Wendy dared not offer her help again, though he struggled with the coat, the vest and
finally the shirt, tossing each piece of clothing to the floor as he rid himself of it. It took
some time and fabric was torn and ripped in the process, but she gritted her teeth and
endured the sight.

He didn't remove the hook; he flaunted the iron blade and the leather harness instead,
as if he took some pride in that clever, that grotesque construction. "This is Hook,"
he said and he was breathing heavily, his skin like bleached linen. "This is what I am."

He would brook no pity, she was sure, and it was not pity that moved her to speak.
"What you are, or what you want to be?"

He hissed like a cornered snake. "You don't know what I want."

"To kill Peter Pan," she countered, nonplussed. "Isn't that all you've ever wanted?"

Hook paled even further, inasmuch as that was possible, and his anger receded or
was somehow forced inwards. "Not ever. And not all." He gripped his upper arm
tightly and he shuddered, in spite of the fact that the room was quite warm. "Pan,"
he added, almost as an afterthought, "turned pink."

It stunned her, momentarily, and her mouth went dry. A thimble was a young girl's
gift, not a woman's. And it was not a boy, standing there before her. "I loved him,"
she replied. "I do not love you, Captain."

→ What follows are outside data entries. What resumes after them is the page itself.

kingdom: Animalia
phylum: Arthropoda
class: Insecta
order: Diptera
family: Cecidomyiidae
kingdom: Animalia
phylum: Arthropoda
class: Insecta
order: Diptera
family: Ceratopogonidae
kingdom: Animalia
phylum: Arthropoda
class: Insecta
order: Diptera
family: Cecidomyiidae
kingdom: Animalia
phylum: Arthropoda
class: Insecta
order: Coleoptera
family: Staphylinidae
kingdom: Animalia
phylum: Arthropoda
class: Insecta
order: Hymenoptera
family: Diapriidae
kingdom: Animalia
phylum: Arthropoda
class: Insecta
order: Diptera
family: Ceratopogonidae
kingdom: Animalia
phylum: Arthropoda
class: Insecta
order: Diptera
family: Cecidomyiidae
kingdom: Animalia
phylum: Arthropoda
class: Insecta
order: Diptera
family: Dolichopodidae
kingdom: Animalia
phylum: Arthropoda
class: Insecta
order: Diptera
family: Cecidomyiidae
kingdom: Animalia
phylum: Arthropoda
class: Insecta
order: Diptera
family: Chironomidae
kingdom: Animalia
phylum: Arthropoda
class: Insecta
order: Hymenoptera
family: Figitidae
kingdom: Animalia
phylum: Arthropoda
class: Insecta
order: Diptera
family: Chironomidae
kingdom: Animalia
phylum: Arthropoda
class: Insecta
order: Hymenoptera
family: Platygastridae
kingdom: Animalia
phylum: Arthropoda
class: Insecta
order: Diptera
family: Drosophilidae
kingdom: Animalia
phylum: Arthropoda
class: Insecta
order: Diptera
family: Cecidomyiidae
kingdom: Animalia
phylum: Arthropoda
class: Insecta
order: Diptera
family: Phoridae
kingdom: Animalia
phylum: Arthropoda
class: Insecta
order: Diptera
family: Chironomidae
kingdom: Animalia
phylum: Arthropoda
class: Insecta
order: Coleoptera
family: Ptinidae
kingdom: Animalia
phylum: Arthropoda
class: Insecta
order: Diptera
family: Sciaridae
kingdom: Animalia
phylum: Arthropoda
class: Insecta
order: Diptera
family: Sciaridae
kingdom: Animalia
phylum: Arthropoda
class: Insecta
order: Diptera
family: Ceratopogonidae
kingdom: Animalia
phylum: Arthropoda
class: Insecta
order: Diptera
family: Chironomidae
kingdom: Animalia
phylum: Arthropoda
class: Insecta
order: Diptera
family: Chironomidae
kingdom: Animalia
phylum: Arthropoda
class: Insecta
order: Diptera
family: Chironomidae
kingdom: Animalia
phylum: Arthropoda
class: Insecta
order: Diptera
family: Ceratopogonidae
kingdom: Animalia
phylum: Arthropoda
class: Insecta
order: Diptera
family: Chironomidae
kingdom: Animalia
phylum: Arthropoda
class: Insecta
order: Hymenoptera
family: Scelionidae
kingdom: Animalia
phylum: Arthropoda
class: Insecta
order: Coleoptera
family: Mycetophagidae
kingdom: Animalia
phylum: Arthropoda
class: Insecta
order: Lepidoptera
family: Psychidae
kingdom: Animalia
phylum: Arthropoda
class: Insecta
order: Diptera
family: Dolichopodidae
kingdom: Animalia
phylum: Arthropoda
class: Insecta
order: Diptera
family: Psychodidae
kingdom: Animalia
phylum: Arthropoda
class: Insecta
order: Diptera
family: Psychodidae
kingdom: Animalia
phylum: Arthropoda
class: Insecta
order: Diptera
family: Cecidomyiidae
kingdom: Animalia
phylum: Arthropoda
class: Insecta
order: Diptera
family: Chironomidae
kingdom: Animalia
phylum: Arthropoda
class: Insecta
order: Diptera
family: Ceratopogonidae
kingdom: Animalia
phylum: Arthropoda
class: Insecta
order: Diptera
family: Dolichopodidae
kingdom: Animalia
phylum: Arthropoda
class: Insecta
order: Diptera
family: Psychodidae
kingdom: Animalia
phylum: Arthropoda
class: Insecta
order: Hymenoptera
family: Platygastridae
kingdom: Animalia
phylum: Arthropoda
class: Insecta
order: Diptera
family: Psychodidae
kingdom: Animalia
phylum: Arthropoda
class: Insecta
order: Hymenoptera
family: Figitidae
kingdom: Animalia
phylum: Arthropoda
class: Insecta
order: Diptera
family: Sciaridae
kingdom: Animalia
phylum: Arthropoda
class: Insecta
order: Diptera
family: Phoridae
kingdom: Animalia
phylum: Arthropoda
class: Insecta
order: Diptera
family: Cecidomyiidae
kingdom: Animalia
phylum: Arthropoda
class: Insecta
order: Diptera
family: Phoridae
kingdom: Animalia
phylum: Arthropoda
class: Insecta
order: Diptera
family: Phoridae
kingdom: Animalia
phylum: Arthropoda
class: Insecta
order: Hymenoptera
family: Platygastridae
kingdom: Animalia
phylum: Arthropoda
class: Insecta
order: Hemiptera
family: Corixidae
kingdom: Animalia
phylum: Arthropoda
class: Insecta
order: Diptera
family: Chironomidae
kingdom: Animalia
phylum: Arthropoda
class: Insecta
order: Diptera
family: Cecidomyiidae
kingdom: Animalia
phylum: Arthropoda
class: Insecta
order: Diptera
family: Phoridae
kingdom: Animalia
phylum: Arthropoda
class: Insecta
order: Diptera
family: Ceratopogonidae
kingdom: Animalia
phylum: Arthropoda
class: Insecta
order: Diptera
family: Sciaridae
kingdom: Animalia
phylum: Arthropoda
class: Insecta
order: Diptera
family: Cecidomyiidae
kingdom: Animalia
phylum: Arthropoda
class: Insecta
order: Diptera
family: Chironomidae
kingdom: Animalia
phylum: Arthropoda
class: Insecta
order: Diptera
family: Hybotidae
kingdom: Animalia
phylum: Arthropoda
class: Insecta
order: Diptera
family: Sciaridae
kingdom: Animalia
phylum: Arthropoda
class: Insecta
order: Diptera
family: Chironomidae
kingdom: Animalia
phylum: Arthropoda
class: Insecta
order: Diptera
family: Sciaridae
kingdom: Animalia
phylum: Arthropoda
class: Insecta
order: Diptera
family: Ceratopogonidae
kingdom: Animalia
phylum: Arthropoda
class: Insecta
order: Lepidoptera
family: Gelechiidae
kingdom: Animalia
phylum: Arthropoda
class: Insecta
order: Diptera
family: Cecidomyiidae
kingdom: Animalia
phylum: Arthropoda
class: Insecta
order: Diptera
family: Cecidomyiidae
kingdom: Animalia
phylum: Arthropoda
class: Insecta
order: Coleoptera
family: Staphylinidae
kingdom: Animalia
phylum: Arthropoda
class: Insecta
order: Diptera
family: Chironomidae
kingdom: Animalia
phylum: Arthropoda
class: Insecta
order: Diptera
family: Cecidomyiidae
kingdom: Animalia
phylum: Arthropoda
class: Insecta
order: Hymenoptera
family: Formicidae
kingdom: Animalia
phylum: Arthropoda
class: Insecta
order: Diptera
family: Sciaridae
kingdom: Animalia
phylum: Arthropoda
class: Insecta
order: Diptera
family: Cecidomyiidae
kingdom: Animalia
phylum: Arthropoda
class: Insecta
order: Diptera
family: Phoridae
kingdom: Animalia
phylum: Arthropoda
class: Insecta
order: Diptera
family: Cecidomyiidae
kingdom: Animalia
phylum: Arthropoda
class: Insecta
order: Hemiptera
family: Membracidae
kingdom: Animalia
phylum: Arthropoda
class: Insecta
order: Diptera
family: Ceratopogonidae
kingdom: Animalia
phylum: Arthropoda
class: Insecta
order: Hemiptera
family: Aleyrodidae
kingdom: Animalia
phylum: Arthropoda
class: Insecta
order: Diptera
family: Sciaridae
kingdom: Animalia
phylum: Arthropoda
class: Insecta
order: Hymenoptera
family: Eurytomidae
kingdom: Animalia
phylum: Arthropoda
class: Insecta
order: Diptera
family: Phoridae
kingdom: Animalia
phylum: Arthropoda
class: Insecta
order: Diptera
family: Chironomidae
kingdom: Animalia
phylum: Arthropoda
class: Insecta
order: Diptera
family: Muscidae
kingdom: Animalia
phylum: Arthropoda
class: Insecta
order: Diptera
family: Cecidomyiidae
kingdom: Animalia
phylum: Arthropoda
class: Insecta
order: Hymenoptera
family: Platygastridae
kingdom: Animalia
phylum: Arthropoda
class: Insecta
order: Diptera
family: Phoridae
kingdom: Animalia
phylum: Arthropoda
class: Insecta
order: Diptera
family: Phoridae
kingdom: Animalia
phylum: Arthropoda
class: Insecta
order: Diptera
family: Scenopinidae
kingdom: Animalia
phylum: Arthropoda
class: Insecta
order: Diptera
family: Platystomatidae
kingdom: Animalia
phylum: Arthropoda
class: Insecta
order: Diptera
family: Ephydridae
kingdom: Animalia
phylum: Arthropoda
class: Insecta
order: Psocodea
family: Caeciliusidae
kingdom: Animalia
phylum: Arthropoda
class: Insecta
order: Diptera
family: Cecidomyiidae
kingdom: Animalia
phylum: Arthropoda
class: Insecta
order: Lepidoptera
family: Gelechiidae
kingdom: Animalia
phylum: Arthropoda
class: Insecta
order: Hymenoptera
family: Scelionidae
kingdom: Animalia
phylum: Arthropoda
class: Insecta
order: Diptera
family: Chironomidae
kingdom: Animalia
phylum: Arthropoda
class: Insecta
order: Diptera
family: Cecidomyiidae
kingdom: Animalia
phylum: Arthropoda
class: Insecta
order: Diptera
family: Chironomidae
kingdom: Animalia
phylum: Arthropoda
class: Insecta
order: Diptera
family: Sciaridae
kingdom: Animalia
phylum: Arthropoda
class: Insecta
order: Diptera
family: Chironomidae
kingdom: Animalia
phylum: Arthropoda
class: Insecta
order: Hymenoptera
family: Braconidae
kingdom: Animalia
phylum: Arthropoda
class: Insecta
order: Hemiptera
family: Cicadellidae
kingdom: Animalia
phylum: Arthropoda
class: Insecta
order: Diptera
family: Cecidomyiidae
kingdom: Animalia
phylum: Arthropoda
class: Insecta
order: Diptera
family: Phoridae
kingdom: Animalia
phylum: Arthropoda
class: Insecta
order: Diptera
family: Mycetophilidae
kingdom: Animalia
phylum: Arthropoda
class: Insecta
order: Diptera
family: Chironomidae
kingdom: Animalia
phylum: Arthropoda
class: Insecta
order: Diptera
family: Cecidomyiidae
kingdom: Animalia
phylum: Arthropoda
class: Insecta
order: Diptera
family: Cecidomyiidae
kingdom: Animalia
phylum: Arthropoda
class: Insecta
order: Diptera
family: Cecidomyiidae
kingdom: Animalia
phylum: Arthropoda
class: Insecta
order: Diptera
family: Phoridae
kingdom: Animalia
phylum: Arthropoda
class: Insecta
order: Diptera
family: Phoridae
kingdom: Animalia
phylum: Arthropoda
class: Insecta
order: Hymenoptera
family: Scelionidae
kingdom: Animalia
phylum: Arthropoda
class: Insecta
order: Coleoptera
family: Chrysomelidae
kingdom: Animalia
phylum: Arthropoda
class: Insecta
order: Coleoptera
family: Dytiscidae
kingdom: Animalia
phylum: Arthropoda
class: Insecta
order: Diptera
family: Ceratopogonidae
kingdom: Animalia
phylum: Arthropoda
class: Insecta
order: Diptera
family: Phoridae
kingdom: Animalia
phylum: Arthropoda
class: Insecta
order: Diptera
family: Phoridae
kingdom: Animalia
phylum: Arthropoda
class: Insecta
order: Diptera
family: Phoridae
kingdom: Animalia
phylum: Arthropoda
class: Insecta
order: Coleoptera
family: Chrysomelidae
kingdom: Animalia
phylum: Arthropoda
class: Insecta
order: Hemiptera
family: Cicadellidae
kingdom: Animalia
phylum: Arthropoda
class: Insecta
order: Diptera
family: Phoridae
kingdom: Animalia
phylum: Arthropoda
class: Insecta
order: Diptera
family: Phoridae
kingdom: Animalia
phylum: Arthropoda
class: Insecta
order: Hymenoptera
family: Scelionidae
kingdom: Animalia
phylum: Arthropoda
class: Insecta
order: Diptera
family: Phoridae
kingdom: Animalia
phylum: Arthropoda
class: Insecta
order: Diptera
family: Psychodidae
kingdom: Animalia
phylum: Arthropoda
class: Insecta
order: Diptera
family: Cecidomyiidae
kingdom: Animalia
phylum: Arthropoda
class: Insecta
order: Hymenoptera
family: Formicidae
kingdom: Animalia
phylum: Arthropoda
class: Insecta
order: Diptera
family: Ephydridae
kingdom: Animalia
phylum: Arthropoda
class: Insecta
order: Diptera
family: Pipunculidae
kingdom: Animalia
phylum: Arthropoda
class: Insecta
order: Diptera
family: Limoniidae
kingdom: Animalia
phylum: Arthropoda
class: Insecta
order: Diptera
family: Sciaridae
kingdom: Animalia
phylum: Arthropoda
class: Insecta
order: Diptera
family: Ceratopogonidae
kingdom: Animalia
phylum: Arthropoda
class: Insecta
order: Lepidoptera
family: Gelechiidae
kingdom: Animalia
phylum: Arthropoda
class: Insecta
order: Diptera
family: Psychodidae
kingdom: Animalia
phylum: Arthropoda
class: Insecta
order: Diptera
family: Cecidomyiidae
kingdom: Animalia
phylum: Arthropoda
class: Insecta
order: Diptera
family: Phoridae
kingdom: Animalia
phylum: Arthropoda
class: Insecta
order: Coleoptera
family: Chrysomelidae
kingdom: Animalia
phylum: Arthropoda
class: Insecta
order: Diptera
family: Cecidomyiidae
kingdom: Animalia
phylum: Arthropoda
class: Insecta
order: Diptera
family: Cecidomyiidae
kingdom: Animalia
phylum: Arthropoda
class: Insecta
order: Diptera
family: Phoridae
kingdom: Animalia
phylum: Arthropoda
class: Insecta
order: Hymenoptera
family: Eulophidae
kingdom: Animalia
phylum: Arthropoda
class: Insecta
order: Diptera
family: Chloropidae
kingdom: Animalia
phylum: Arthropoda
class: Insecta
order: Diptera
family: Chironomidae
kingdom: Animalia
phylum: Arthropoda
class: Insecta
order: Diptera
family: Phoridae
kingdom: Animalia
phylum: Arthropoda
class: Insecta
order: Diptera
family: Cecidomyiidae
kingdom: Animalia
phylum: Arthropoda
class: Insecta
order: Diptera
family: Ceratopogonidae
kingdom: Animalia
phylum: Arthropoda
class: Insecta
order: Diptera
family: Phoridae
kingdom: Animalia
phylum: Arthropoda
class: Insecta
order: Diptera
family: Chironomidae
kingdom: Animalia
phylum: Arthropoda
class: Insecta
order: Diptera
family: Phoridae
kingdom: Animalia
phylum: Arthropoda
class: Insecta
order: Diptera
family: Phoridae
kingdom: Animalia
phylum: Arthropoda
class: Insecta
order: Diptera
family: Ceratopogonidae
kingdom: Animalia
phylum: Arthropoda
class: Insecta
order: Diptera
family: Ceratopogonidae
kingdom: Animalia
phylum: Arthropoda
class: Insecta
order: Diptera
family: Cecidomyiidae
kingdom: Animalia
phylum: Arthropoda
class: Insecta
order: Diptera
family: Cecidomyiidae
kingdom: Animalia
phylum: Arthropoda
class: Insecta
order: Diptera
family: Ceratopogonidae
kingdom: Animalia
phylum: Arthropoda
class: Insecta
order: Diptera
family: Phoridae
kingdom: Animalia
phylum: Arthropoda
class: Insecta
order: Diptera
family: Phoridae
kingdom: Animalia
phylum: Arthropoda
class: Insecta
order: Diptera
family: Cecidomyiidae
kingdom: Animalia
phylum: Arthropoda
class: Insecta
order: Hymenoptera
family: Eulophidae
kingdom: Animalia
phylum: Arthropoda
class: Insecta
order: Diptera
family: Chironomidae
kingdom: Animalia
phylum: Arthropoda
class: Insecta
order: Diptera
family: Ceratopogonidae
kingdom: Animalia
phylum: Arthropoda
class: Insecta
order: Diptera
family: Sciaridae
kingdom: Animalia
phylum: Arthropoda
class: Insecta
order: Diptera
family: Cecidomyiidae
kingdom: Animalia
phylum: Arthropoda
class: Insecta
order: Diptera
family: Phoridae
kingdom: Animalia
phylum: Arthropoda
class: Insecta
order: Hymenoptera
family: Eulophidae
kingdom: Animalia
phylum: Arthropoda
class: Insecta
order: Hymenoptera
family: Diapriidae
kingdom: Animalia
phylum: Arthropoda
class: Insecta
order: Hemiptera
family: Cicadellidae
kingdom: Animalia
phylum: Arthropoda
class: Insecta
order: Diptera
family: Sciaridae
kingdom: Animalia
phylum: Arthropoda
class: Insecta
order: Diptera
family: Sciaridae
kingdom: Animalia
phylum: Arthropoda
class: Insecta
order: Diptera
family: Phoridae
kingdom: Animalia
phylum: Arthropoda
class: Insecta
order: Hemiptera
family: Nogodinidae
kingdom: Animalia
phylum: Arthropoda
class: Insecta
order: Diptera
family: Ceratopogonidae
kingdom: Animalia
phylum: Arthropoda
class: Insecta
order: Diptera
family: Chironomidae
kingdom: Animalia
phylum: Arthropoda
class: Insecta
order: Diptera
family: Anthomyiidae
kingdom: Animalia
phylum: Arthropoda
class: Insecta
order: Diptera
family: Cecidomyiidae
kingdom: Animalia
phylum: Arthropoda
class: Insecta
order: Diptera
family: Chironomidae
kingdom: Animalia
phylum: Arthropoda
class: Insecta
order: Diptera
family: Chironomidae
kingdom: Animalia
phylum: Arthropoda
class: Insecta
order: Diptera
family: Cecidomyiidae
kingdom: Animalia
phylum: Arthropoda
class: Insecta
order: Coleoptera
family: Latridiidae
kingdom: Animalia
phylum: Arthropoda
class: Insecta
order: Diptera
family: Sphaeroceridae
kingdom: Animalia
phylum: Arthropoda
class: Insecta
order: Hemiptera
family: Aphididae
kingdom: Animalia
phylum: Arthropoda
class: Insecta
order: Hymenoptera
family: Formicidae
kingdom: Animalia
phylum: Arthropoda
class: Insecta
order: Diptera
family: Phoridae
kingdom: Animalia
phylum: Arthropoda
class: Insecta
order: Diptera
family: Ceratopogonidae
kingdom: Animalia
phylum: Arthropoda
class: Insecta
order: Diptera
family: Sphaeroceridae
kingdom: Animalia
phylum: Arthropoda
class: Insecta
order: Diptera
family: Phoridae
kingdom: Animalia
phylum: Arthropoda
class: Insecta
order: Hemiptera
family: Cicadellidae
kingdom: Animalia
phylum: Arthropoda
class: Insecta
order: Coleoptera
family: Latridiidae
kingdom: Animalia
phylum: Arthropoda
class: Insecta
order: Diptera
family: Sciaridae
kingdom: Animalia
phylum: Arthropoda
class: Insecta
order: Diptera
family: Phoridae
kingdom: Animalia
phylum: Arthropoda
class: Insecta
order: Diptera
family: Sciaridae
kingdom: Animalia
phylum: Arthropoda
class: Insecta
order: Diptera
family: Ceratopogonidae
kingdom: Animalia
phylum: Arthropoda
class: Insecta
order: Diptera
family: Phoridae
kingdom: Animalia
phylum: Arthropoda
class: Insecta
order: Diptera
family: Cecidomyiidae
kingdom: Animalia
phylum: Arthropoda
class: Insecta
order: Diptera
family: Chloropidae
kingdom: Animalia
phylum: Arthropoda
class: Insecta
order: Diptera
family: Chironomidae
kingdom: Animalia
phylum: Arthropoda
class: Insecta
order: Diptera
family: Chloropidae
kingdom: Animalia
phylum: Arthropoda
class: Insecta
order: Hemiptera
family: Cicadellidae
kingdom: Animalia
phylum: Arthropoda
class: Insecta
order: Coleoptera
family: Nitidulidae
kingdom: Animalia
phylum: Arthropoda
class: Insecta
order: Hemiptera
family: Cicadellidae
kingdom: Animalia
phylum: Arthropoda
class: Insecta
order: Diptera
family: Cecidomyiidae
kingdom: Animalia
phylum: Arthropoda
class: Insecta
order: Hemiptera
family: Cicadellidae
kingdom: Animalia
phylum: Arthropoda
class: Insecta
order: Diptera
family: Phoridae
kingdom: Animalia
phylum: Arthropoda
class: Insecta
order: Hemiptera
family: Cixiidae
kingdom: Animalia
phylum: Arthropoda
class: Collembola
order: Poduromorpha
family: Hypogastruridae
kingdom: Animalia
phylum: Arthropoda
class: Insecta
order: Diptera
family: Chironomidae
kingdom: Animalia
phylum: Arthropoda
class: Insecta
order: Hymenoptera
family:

His chin dipped minutely and then lifted, but the hook hung quiescent at his side.
"So, you hate me, Wendy Darling?"

She had no wish to lie to him, but there were layers to the truth and shades of grey
upon grey. And oh, how she yearned for the simpler days, so long in the past. How
glad she was, that they were gone. "I haven't forgotten what happened and I can't
pretend that I have," she finally said. "But hate you—you would have noticed it,
if I did."

He did not seem to have listened past the very first sentence, for he gestured carelessly
at the door and beyond that, the whole of Neverland. "The ship's anchored close to
the island, this eve. Pan would not be far, should you venture to search for him."

Wendy shook her head, annoyed by both his assumption and that stubborn deafness.
"I chose," she stated, resolutely. "And so did he. I've grown up and, in time, I will
grow old, but Peter will always be a child."

"And what of Hook?"

"You and I," she said and, when he looked at her, trapped his gaze to hold his attention.
"James Hook and Wendy Darling—it's the one story I don't know how it will end."

He made a small scoffing noise in his throat and shifted position. Ink black locks that
would never be silvered, or guttered, slipped across his collarbone. "Foolish girl."

The corners of her mouth twitched and some of her tension dissipated. "Mule-headed
man."

Hook scowled, but he did not argue. Whether exhaustion prevented him or if he thought
she was correct, was a matter of guess and conjecture. He pinched the bridge of his
nose, eyelids fluttering shut. "Tell me, then, how it will continue. If I rest a while, will
you vanish from this world?"

"I can't promise you I won't," she answered. "If there are rules that govern this, I've
yet to determine them."

"Like shooting in the dark, is it?" he mused. "I admit my right-handed aim was better,
but this will have to do." He walked over to the bed and lay down as he was, draping
his wrist over his face.

Wendy, for her part, ensconced herself in the divan and drew her legs up under her.
She neatly tucked the folds of the nightdress around her knees and leaned back.

"What became of the Lost Boys?"

"Didn't Peter—" She cut off. Of course he would not have. "We took them home
with us, to London. They are as brothers to me, just as much as Michael and John."

"I see," Hook said and he did not elaborate.

Though it puzzled her, she decided to let it pass. A curious calm swept over her, not
like the calm before, but that which comes after a storm—the stillness and clarity that
follows the thunder.

In the silence, broken only by the quiet murmur of the waves, the inevitable occurred.
Wendy fell asleep and, through that innocuous deed, was lost to Neverland and to
the captain of the Jolly Roger. Or they were lost to her.